The appeals are dismissed for want of jurisdiction. The Court takes note that a further order has been entered in this case, but that order is not the subject of these appeals. It is also noted that the district court has stayed its further order pending review by this Court.
Understanding what the Court did and did not decide (mostly the latter) takes a bit of background.
The system changed in a series of steps. By the early twentieth century, a single-judge district court was the trial court for most cases. Appeals went to the Court of Appeals, and then there was either a mandatory appeal or a discretionary writ of certiorari to the Supreme Court. By 1988, Congress had repealed most of the mandatory appeals and made nearly all cases reviewable by the discretionary writ of certiorari.
Nearly all. For a very few cases, we still have the vestiges of the old system. Congress requires some cases to be heard by a three-judge trial court. For those cases, 28 U.S.C. §1253 provides:
Except as otherwise provided by law, any party may appeal to the Supreme Court from an order granting or denying, after notice and hearing, an interlocutory or permanent injunction in any civil action, suit or proceeding required by any Act of Congress to be heard and determined by a district court of three judges.No choice on the Court's part. Any party may appeal. Why is Congress so concerned with review of injunctions in these cases, interlocutory as well as permanent? Look at what cases they are.
Would it be cynical to assume that Congress has provided the most expeditious review for the cases that concern congressmen most personally? Yes. It would also be correct. The biggy is 28 U.S.C. §2284, reapportionment cases. There are also some provisions of the Voting Rights Act of 1965 that still have a three-judge court requirement. Congress also sometimes provides for three-judge district courts, and therefore a direct, mandatory appeal to SCOTUS, when it passes a high-profile law it knows will be promptly assailed as unconstitutional, such as the Flag Protection Act of 1989. See United States v. Eichman, 496 U.S. 310 (1990). There are a few others, described in §2.10 of the Gressman et al. treatise.
The Prison Litigation Reform Act of 1995 (enacted in 1996), provided that prisoner release orders can only be issued by a three-judge district court. See 18 U.S.C. §3626(a)(3)(B).

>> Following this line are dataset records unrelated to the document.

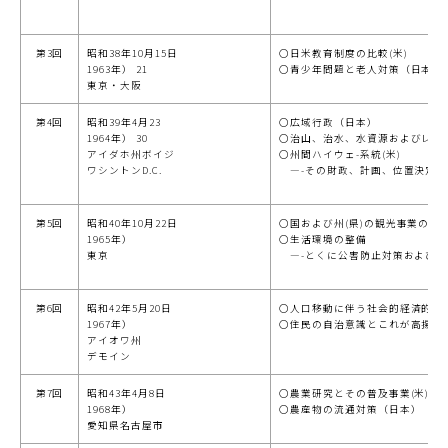
第3回
昭和38年10月15日
○日米教育制度の比較(米)
1963年） 21
○青少年問題と老人対策（日本）
東京・大阪
第4回
昭和39年4月23
○広域行政（日本）
1964年） 30
○治山、治水、水資源およびレクリ
アイダホ州ボイジ
○州間ハイウェ-系統(米)
ワシントンD.C.
―-その財政、計画、位置決定およ
第5回
昭和40年10月22日
○国および州(県)の観光事業の振興
1965年）
○生活環境の整備
東京
―-とくに公害防止対策および交
第6回
昭和42年5月20日
○人口移動に伴う社会的経済的諸問
1967年）
○住民の自治意識とこれが高揚に
アイオワ州
デモイン
第7回
昭和43年4月8日
○農業研究とその普及事業(米)
1968年）
○農産物の流通対策（日本）
愛知県名古屋市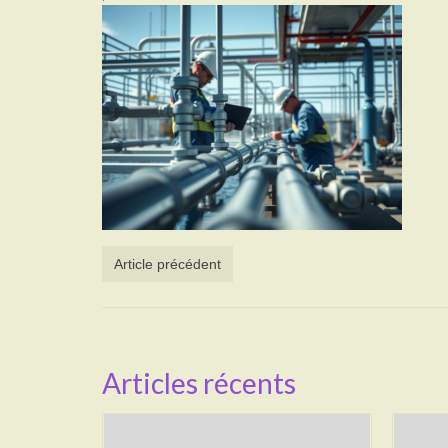
Article précédent
Articles récents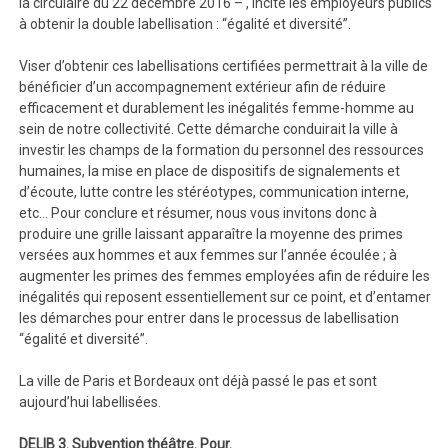
la circulaire du 22 décembre 2016 – , incite les employeurs publics
à obtenir la double labellisation : “égalité et diversité”.
Viser d’obtenir ces labellisations certifiées permettrait à la ville de
bénéficier d’un accompagnement extérieur afin de réduire
efficacement et durablement les inégalités femme-homme au
sein de notre collectivité. Cette démarche conduirait la ville à
investir les champs de la formation du personnel des ressources
humaines, la mise en place de dispositifs de signalements et
d’écoute, lutte contre les stéréotypes, communication interne,
etc… Pour conclure et résumer, nous vous invitons donc à
produire une grille laissant apparaître la moyenne des primes
versées aux hommes et aux femmes sur l’année écoulée ; à
augmenter les primes des femmes employées afin de réduire les
inégalités qui reposent essentiellement sur ce point, et d’entamer
les démarches pour entrer dans le processus de labellisation
“égalité et diversité”.
La ville de Paris et Bordeaux ont déjà passé le pas et sont
aujourd’hui labellisées.
DELIB 3. Subvention théâtre.
Pour.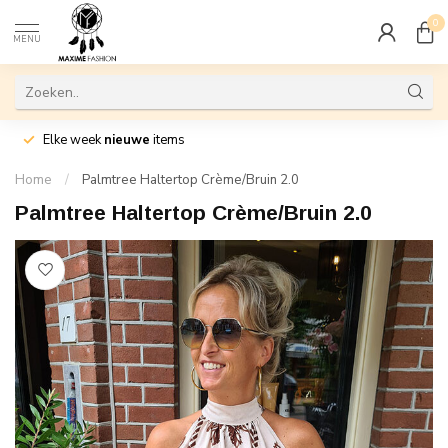
0
MENU
Elke week
nieuwe
items
Home
/
Palmtree Haltertop Crème/Bruin 2.0
Palmtree Haltertop Crème/Bruin 2.0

There is no question that a three-judge district court has been convened under this statute and that it has issued orders. In their opposition to the appeal, the prisoners spent only two pages on the argument that the appeal was premature. Most of their argument was geared to the merits of the controversy. Even so, the Court today dismissed for lack of jurisdiction. While turning down the case for now, the Court also effectively turned down the prisoners' request that it affirm. The Court has decided, apparently, that the order to prepare a prisoner release plan is not an injunction within the meaning of the appeal statute.
Is the Court correct? Not in my opinion. The statute does not require that the order appealed from be the prisoner release order that required the three-judge court in the first place. The only requirements for appellate jurisdiction are (1) that the case be one required to be heard by a three-judge court and (2) that court issued an interlocutory or permanent injunction. These requirements appear to be met.
But if the decision is erroneous, where can the aggrieved parties appeal? Nowhere. "We are not final because we are infallible, but we are infallible only because we are final." Brown v. Allen, 344 U.S. 433, 540 (1953) (Jackson, J., concurring in the judgment).
Even so, the order makes very clear that the State of California will not actually be ordered to release prisoners until the high court takes a good hard look at the case. Indeed, the Court signaled that it may have jurisdiction to hear another order entered in the interim between the appeal and its denial. So this case will go on.
Don Thompson has this story for AP. An early version of the story said, "The Supreme Court has rejected California's challenge to a court order to reduce its prison population by more than 40,000 inmates over two years." Nope. The corrected story says,
The Supreme Court on Tuesday rejected California's challenge to a preliminary court order forcing the state to reduce its prison population, setting up the state's appeal of a final order issued last week.
The administration will file its next appeal Tuesday, said Andrea Hoch, Gov. Arnold Schwarzenegger's legal affairs secretary.
In a short ruling, the justices said they will not consider a tentative ruling issued by a special judicial panel in August. The three-judge federal panel had ruled that reducing the state's prison population by about 40,000 inmates over two years is necessary to improve medical and health care throughout the state's 33 adult prisons.
The nation's high court said in a one-paragraph decision that it will await the state's appeal of the final order. The lower court put its inmate-release order on hold awaiting the Supreme Court's final decision.
Better, but still not quite right. The preliminary order did not, of its own force, force the state to reduce the prison population. If it had, the appellate jurisdiction would have been indisputably clear.